L’industrie de défense devrait passer la crise sans encombre. 110 milliards d’euros auront été investis dans les territoires entre 2019 et 2023, a indiqué le Premier ministre au Parlement, lors d'une discussion sur la loi de programmation militaire 2019-2025. Pas de quoi contenter le Sénat qui, à l’inverse de l’Assemblée la veille, a refusé d’apporter sa confiance au gouvernement, protestant contre l'absence d'actualisation de cette loi pluriannuelle telle que prévue à l'article 7.

Organiser une discussion entre deux tours d’élections au lieu de la véritable actualisation législative telle que prévue à l’article 7 de la loi de programmation militaire (LPM) ? Il n’en fallait pas plus pour offusquer le Sénat qui a refusé de renouveler sa confiance sur cette loi pluriannuelle, mercredi 24 juin, contrairement à l’Assemblée la veille. "J'ai décidé, et je l'assume, de ne pas soumettre à ce moment précis au Parlement de texte d'actualisation de la LPM", a dû se justifier Premier ministre, Jean Castex, devant les sénateurs. "Cette actualisation devra bien sûr intervenir dès que l'horizon économique et financier sera clarifié", a-t-il assuré.

### DONNÉES FOURNIES
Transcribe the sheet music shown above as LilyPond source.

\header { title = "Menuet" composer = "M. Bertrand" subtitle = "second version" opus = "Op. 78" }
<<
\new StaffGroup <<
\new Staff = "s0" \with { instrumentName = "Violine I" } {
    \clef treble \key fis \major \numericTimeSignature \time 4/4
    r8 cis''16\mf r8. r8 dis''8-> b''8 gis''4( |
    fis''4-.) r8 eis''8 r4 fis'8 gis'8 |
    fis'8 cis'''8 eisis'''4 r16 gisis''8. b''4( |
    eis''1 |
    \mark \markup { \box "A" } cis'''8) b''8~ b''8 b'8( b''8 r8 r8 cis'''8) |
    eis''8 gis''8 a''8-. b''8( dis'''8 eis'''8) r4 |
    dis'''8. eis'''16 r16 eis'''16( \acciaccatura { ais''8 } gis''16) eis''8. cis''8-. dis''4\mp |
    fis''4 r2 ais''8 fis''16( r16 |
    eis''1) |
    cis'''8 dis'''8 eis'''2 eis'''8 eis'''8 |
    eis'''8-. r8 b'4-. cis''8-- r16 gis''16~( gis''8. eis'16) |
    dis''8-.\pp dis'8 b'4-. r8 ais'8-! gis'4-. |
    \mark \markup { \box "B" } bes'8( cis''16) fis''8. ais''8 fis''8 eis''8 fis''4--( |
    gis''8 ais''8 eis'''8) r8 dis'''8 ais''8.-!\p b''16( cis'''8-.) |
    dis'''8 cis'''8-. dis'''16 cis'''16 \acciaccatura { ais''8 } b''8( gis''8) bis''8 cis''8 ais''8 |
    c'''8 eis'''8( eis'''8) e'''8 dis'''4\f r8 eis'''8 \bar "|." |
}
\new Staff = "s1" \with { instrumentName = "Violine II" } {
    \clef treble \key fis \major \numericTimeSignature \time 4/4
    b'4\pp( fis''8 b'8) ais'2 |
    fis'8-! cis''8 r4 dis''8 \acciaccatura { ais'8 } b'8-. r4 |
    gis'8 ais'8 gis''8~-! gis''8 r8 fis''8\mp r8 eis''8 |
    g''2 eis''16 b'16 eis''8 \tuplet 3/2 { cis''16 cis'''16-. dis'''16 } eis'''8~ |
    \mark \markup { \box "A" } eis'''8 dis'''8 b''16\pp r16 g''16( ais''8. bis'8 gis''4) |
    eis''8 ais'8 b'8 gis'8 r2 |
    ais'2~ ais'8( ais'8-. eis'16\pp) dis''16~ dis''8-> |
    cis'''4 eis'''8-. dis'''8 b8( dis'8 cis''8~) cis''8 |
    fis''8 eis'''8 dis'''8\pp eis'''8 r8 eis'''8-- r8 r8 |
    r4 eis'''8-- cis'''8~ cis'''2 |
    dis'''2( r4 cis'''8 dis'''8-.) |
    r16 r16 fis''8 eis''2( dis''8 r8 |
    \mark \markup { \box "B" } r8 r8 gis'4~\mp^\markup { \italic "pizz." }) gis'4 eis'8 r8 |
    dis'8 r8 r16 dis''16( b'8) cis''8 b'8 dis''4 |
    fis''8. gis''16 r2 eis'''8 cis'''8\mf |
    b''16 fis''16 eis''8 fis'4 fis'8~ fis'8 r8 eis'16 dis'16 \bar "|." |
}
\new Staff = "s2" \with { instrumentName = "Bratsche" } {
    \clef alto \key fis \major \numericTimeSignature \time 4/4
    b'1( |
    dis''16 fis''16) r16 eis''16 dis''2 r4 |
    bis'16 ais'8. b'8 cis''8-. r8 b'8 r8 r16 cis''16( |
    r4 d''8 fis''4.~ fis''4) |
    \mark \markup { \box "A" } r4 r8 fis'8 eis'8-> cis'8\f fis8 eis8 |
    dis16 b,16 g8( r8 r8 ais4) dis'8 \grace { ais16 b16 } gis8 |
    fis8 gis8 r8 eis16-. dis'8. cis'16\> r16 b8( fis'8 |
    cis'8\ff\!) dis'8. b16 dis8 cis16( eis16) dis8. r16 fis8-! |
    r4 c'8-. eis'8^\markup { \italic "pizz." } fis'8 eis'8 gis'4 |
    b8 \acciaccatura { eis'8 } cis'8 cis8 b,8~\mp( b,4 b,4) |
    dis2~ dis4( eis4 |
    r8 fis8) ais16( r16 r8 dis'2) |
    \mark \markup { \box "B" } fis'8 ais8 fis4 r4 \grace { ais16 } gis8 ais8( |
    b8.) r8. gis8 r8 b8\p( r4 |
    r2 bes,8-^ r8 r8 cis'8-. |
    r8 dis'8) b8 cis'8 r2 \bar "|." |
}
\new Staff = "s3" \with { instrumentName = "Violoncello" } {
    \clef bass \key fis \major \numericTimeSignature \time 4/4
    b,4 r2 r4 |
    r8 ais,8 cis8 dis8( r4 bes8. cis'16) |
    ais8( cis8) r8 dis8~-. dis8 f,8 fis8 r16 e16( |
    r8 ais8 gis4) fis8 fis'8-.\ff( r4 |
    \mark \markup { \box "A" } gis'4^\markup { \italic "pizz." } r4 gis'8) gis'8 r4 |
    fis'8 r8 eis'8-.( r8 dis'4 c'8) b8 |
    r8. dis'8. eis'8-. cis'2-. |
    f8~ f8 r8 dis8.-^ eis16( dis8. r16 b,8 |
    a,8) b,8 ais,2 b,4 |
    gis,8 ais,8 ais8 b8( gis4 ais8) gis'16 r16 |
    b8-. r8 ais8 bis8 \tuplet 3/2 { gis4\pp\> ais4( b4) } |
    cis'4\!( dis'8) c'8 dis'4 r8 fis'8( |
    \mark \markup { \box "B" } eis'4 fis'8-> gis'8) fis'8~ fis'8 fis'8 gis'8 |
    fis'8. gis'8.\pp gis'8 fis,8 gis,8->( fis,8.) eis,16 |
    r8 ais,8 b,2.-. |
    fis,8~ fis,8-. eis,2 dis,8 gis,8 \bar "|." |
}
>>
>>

### EXERCICES
- a) D'après le texte sur la loi de programmation militaire, quel jour le Sénat a-t-il refusé de renouveler sa confiance au gouvernement ?
- b) Poursuivez le texte sur la loi de programmation militaire à partir de sa dernière phrase.

### CORRIGÉS
- a) Le mercredi 24 juin.

- b)
La LPM portant sur la période 2019-2025 doit en effet faire l’objet d’une évaluation avec le Parlement avant d’infléchir le cas échéant ses orientations. Prévoyant un budget global de 295 milliards d'euros sur sept ans, elle a marqué un virage après des années de baisses et de coupes dans les effectifs, notamment sur fond de RGPP. Mais pour Christian Cambon, président de la commission des affaires étrangères, de la défense et des forces armées du Sénat, "les circonstances ont changé" depuis le vote de la loi en 2018, ce qui implique une réévaluation. "Montée des menaces, crise sanitaire, pression sur nos finances publiques ont changé la donne et c'est pourquoi nous avons besoin d'actualiser cette loi de programmation", a-t-il réagi. "En refusant de débattre de son actualisation, vous faites planer le doute sur la trajectoire de la LPM. Nous connaissons bien la difficulté de nos finances publiques, mais il y va de la sécurité des Français", a-t-il fustigé.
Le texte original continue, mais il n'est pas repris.